Jonah kept going as he stood there in the kitchen, one long arm loose at his side, the other… was holding a children’s book? I was pretty sure it had an illustrated cover. “I was hoping to spend some time with Mo. Start some of my lessons if that’s all right with you.”

Did he have to give me that small, shy smile as he asked that fucking question?

I curled my fingers into a fist and had to fight the urge to flare my nostrils. “I’m sorry, but I’m leaving in a minute.”

Jonah straight-up frowned, but I ignored it as this terrible idea settled into my brain—revenge, it was revenge because I was a petty shit—and it took everything inside of me not to smile at it.

“But,” I continued on, “Grandpa is staying. You can stay with him if you don’t mind him shooting ugly faces at you and being sarcastic and a little rude.”

The look the old man sent me would have me rolling in private later on when he couldn’t see me losing it.

I wasn’t sure what it said about Jonah when he thought about it for all of a second and then ducked his stubble-covered chin. “If he’ll have me, sure.”

“He will not—” Grandpa Gus started to say before I cut him off.

“It would be his pleasure,” I finished, shooting Grandpa a smug smile before eyeing the book in Jonah’s hand again for a second.

He knew firsthand payback was a bitch. Just as well as I knew that he was going to scare the living shit out of me in revenge when I was least expecting it. But whatever. Then I’d scare him back, and our vicious cycle would continue.

“Lenny, are you ready to—” Peter started to call out as he ducked his head into the kitchen before blinking. “Oh.
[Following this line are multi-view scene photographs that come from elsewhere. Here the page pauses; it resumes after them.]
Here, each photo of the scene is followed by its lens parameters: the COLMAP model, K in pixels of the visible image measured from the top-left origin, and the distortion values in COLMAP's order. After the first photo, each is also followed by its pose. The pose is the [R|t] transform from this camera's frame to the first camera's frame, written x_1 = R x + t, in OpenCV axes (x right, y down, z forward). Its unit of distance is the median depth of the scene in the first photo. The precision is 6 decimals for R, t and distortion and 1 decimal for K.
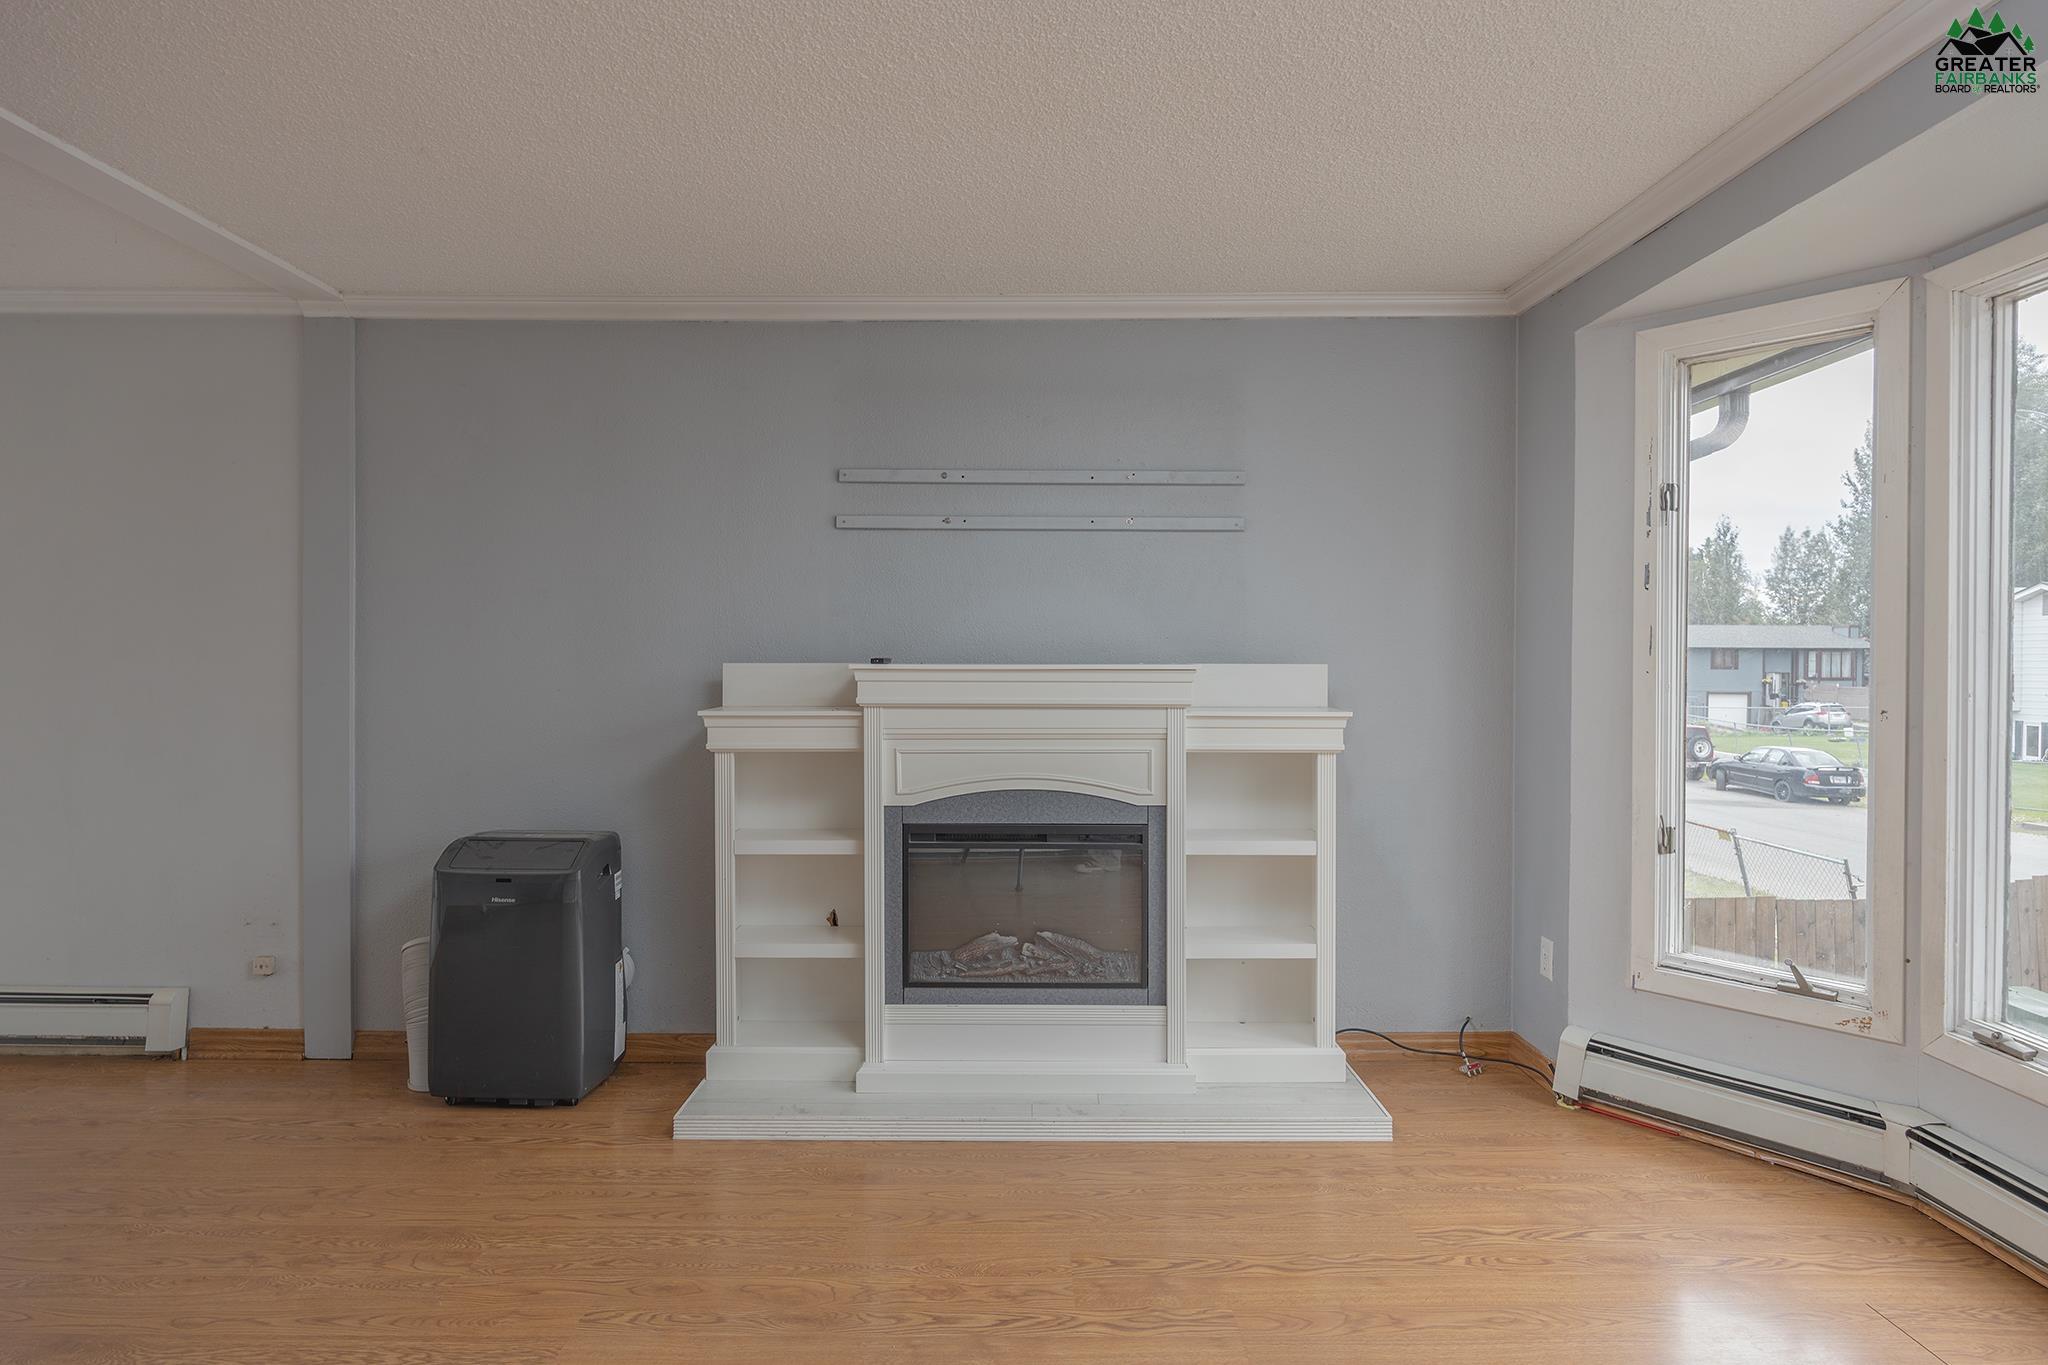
lens RADIAL K [[1127.9, 0, 1023.5], [0, 1127.9, 675.4], [0, 0, 1]] dist [-0.005409, -0.003605]
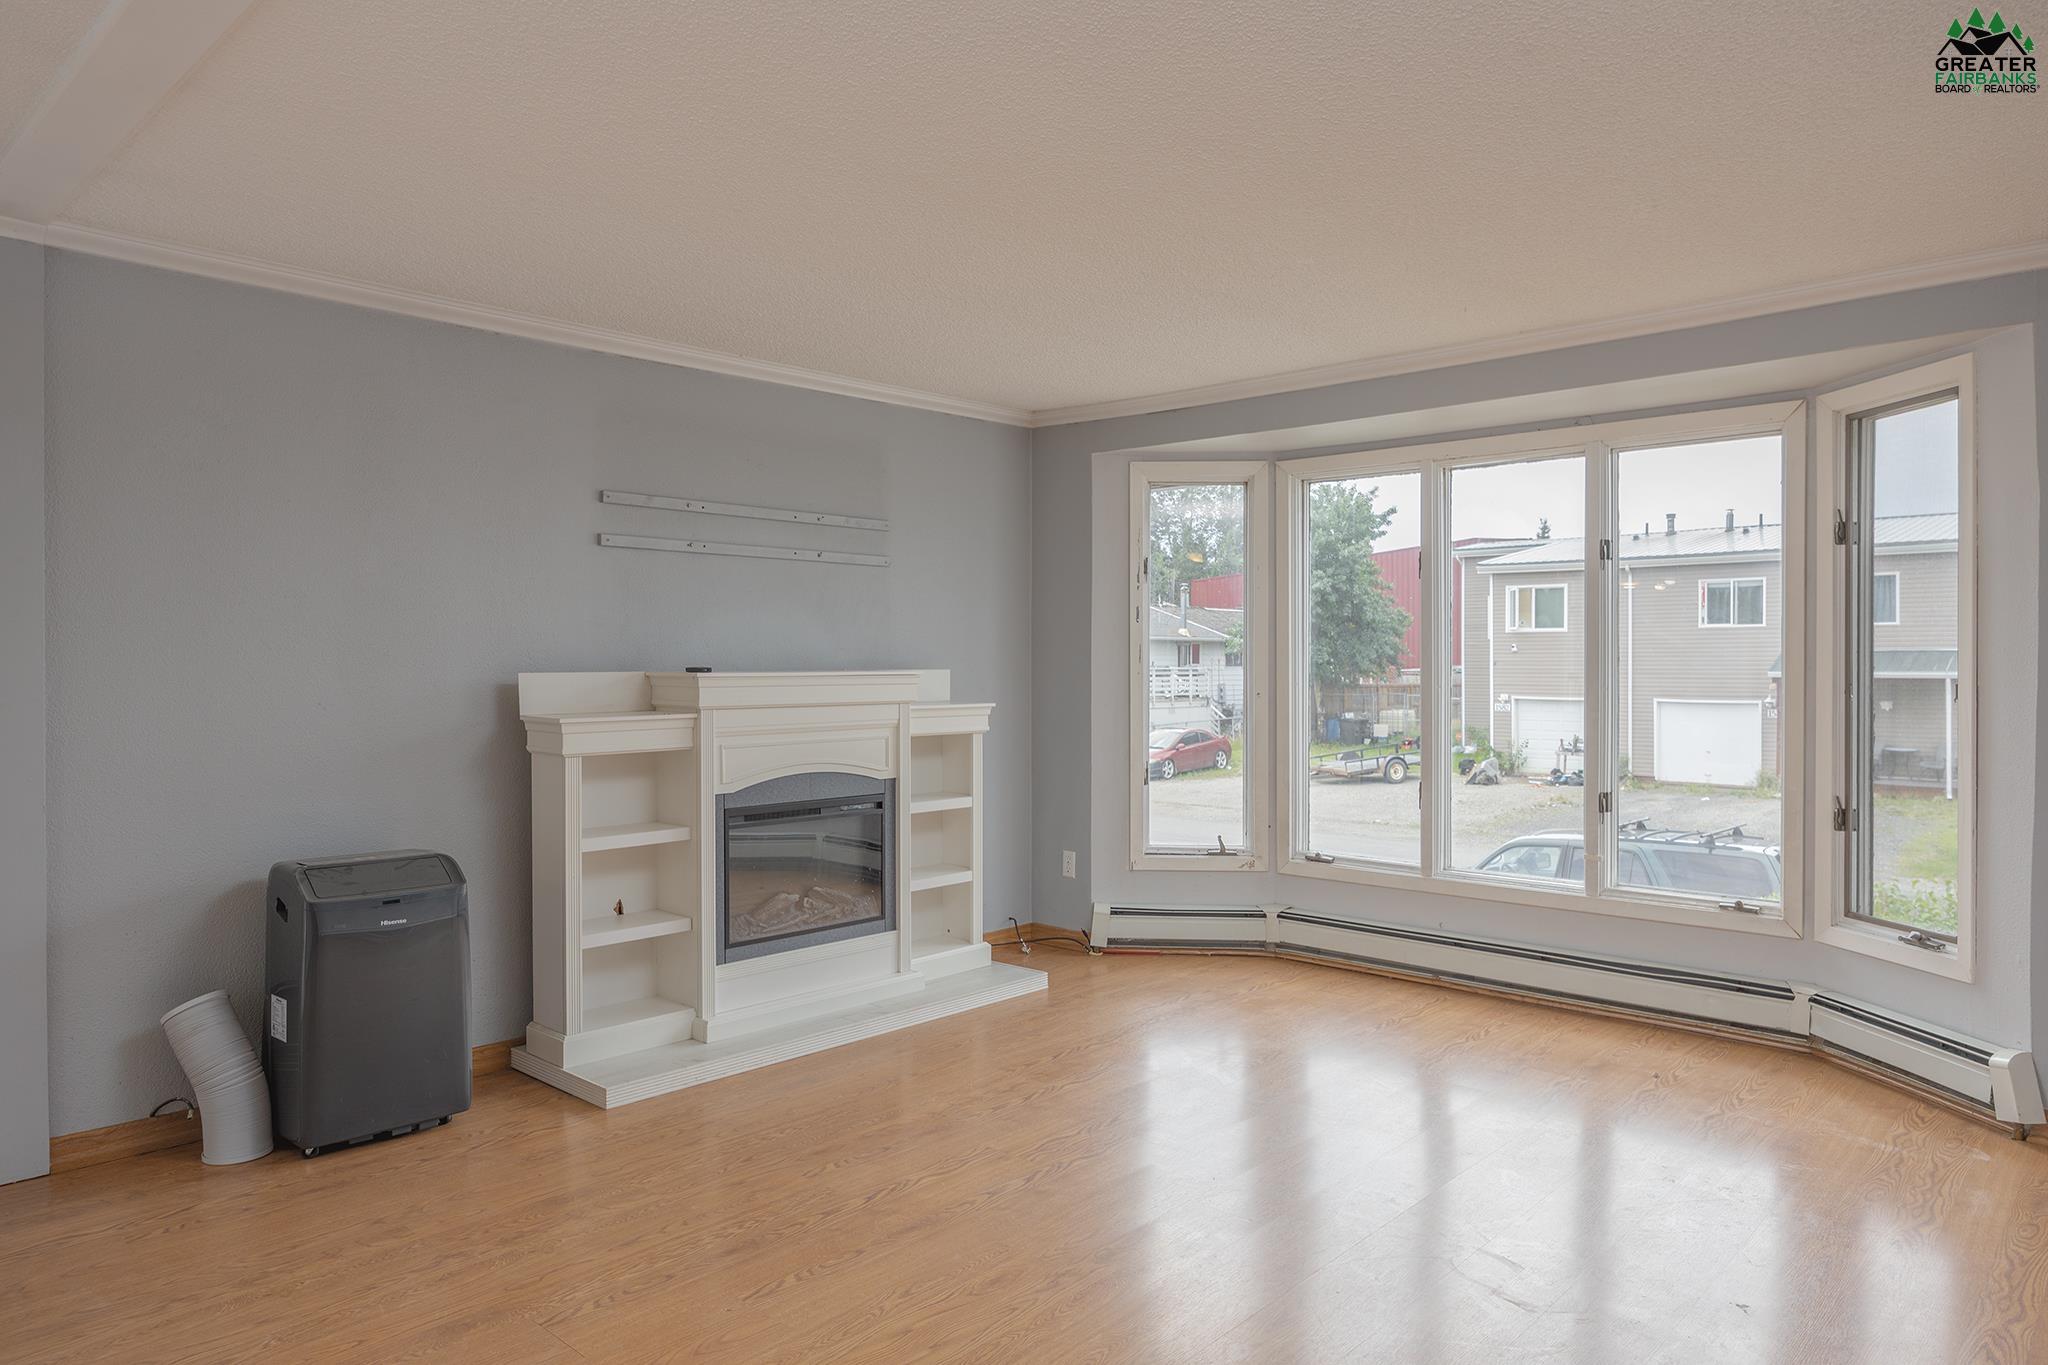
lens RADIAL K [[1291.7, 0, 1028.8], [0, 1291.7, 663.4], [0, 0, 1]] dist [-0.018147, 0.004560]
pose [[0.680488, -0.003876, 0.732749, -0.869307], [0.011433, 0.999920, -0.005329, -0.008473], [-0.732670, 0.012004, 0.680478, -0.141638]]
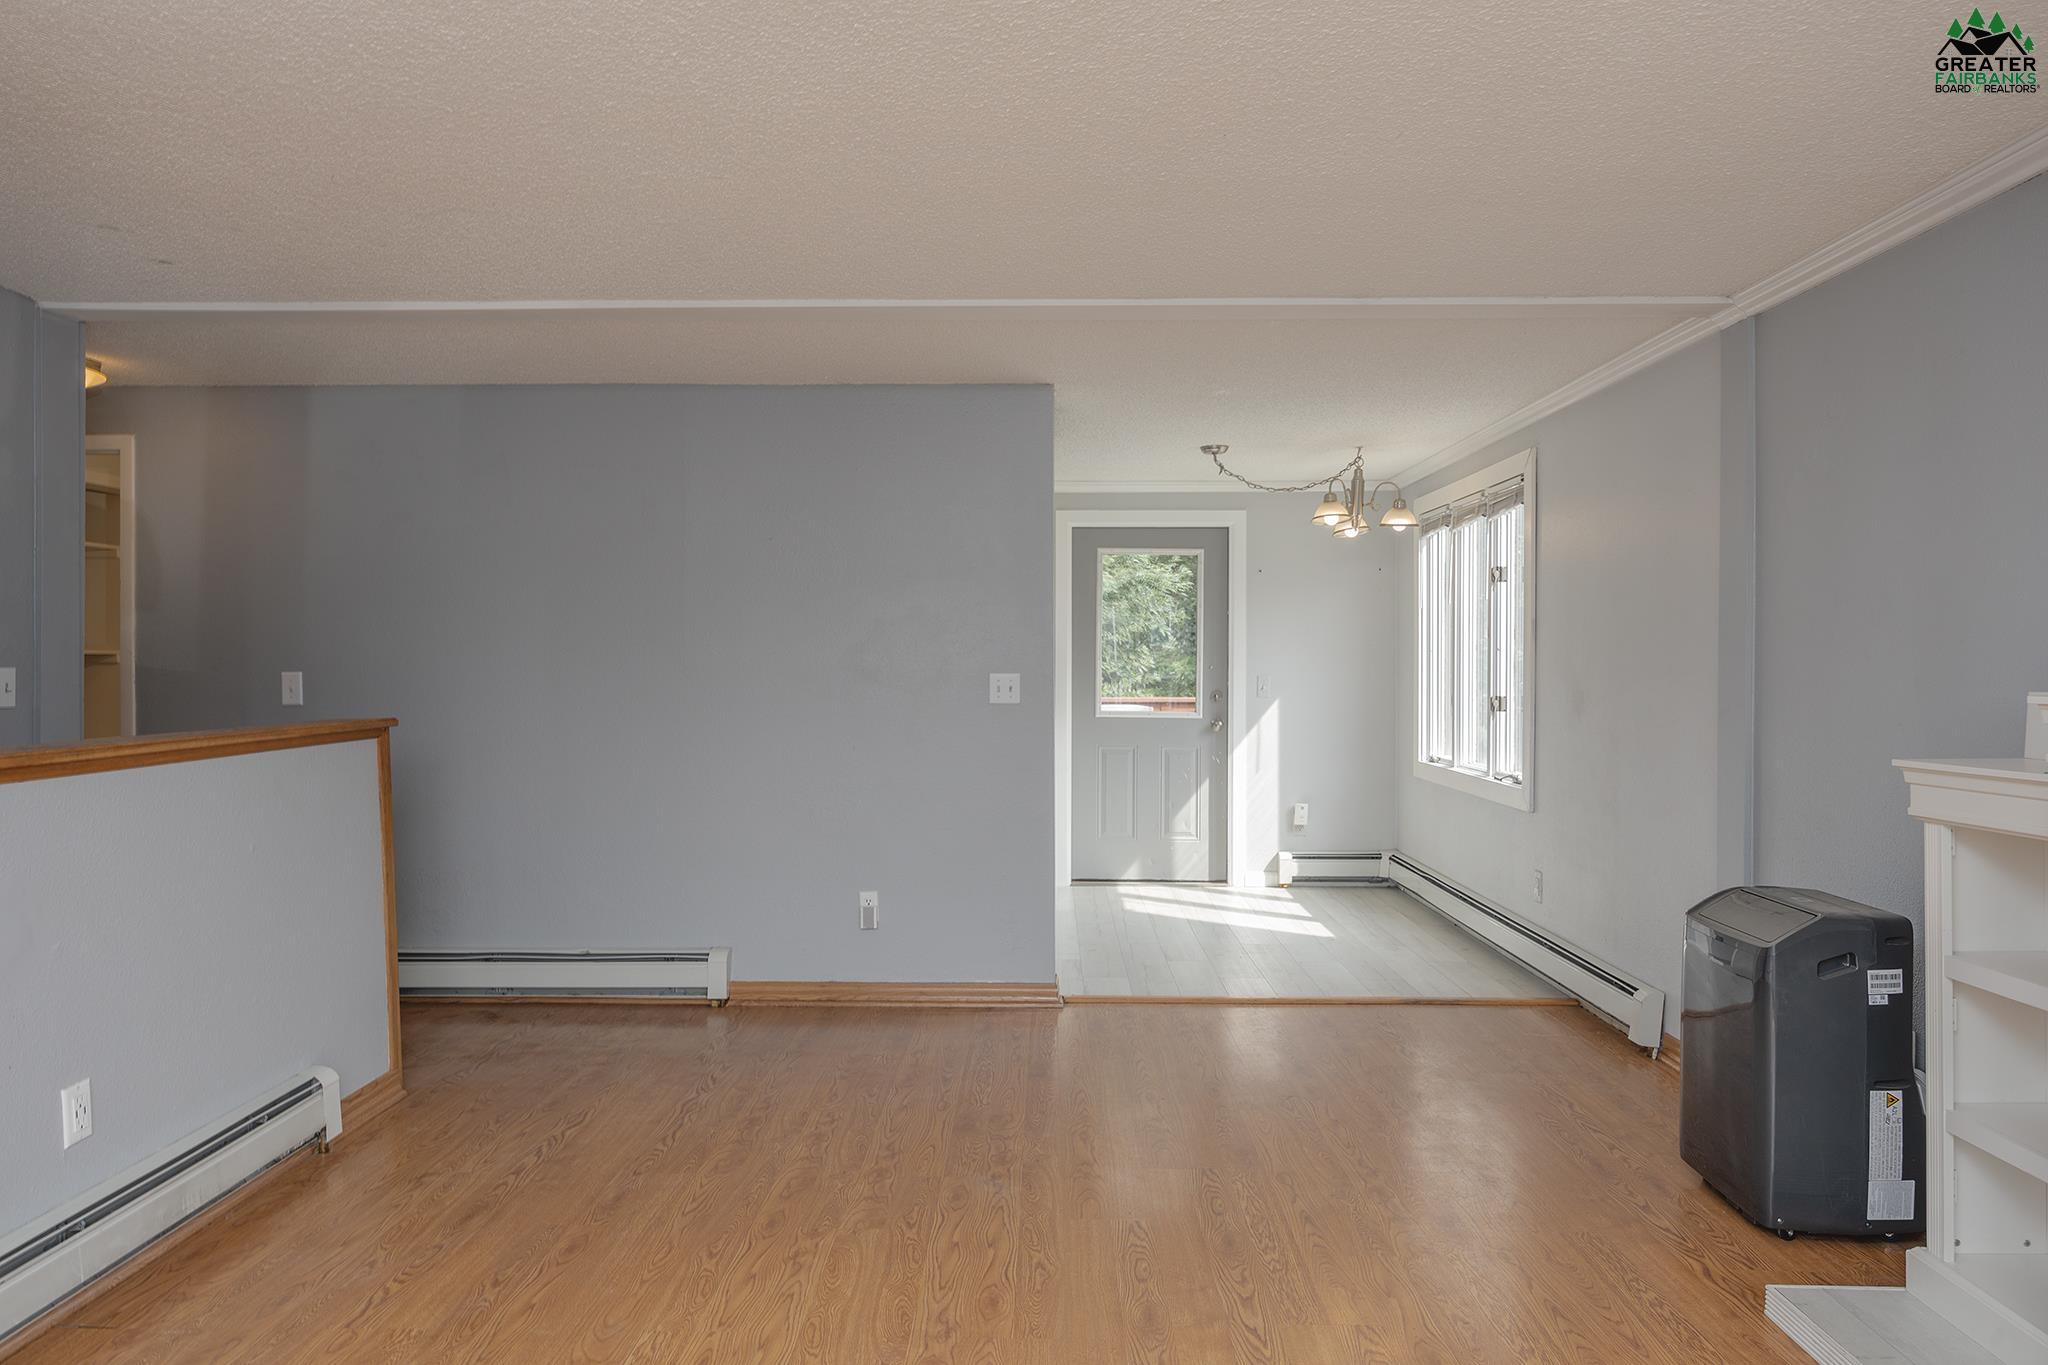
lens RADIAL K [[1291.7, 0, 1028.4], [0, 1291.7, 680.7], [0, 0, 1]] dist [-0.018147, 0.004560]
pose [[-0.024042, 0.004891, -0.999699, 0.523331], [-0.015187, 0.999871, 0.005258, -0.013181], [0.999596, 0.015309, -0.023964, 0.474525]]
Hello, Jonah.”

“Peter,” the biggest man greeted him.

Peter’s eyes slid to me. “Change of plans?”

“Nope. Jonah is staying with Lestat here.”
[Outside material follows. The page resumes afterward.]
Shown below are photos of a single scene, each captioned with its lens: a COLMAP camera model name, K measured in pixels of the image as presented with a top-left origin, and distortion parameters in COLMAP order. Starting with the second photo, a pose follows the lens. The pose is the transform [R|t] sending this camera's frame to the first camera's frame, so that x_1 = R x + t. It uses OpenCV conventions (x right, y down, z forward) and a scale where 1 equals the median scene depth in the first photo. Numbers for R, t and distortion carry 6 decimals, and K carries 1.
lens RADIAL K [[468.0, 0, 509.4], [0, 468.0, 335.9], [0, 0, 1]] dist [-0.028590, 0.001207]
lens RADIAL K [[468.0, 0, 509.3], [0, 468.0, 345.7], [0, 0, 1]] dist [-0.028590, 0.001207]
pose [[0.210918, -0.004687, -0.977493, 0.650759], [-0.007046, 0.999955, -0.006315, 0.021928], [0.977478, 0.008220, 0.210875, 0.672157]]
Peter pressed his lips together, and his eyebrows arched up a little too.

“You’re going with Peter?” Jonah asked.

I lifted a shoulder.

His shoulders dropped maybe a quarter of an inch and his mouth made a little O for a moment before he said, “If you made plans, you should go.”

I agreed. You shouldn’t go back on your word. Plus, I hadn’t thought about canceling on Peter period.

“If you’re sure...” Peter trailed off, warning me it was a bad idea that we were leaving these three alone, but it amused him anyway, and he was trying to not show it. “Ready?”

Grandpa puffed out his cheeks, confirming yet again that Peter had said something to get him to calm down on the comments.

“I’m ready,” I told him, before dipping down to give Mo a kiss on each cheek and one on her forehead. “I love you. I’ll be right back, booger. Be good.”

Her answering babble probably claimed she was always good. That, or she was telling me to fuck off because she knew what she was doing.

I made a face I wouldn’t call a smile at Jonah, even though he gave me a real one, and gave my grumpy grandfather a kiss on the cheek. “Good luck and behave. Mo and I won’t go visit you in jail.”

I didn’t miss Grandpa Gus’s snicker as I followed Peter out the side door and around his car. We had barely gotten buckled in when he burst out laughing, tossing his head against the headrest. “That was cold, Lenny.”

“That’s what he gets.”

He snorted as he held his palm out to me, and I smacked it.